PROBLEM DESCRIPTION: Copy out all of the data below, swapping each "target_instrument" for "device_type" and leaving everything else as it is.

SUPPLIED INFORMATION:
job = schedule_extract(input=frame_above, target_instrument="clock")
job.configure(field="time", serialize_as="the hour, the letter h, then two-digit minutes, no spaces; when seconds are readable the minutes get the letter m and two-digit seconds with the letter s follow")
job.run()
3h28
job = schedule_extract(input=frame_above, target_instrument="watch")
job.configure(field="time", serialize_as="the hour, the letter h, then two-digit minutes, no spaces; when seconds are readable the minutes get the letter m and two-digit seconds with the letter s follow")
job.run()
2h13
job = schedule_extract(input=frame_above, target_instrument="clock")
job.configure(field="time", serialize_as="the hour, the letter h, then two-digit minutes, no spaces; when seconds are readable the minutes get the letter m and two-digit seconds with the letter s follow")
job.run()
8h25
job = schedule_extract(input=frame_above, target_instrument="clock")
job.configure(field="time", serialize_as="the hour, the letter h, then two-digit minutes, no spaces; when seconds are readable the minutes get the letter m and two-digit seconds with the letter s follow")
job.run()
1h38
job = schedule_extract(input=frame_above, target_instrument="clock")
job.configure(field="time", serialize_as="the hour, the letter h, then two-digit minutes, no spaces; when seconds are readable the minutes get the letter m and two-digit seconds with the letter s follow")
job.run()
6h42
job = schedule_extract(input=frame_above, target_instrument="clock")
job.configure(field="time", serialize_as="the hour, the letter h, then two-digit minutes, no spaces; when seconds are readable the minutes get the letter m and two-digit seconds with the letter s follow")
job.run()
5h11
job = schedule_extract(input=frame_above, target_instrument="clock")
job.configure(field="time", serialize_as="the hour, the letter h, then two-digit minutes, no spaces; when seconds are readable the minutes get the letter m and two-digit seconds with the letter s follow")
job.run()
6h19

SOLUTION TO THIS PROBLEM:
job = schedule_extract(input=frame_above, device_type="clock")
job.configure(field="time", serialize_as="the hour, the letter h, then two-digit minutes, no spaces; when seconds are readable the minutes get the letter m and two-digit seconds with the letter s follow")
job.run()
3h28
job = schedule_extract(input=frame_above, device_type="watch")
job.configure(field="time", serialize_as="the hour, the letter h, then two-digit minutes, no spaces; when seconds are readable the minutes get the letter m and two-digit seconds with the letter s follow")
job.run()
2h13
job = schedule_extract(input=frame_above, device_type="clock")
job.configure(field="time", serialize_as="the hour, the letter h, then two-digit minutes, no spaces; when seconds are readable the minutes get the letter m and two-digit seconds with the letter s follow")
job.run()
8h25
job = schedule_extract(input=frame_above, device_type="clock")
job.configure(field="time", serialize_as="the hour, the letter h, then two-digit minutes, no spaces; when seconds are readable the minutes get the letter m and two-digit seconds with the letter s follow")
job.run()
1h38
job = schedule_extract(input=frame_above, device_type="clock")
job.configure(field="time", serialize_as="the hour, the letter h, then two-digit minutes, no spaces; when seconds are readable the minutes get the letter m and two-digit seconds with the letter s follow")
job.run()
6h42
job = schedule_extract(input=frame_above, device_type="clock")
job.configure(field="time", serialize_as="the hour, the letter h, then two-digit minutes, no spaces; when seconds are readable the minutes get the letter m and two-digit seconds with the letter s follow")
job.run()
5h11
job = schedule_extract(input=frame_above, device_type="clock")
job.configure(field="time", serialize_as="the hour, the letter h, then two-digit minutes, no spaces; when seconds are readable the minutes get the letter m and two-digit seconds with the letter s follow")
job.run()
6h19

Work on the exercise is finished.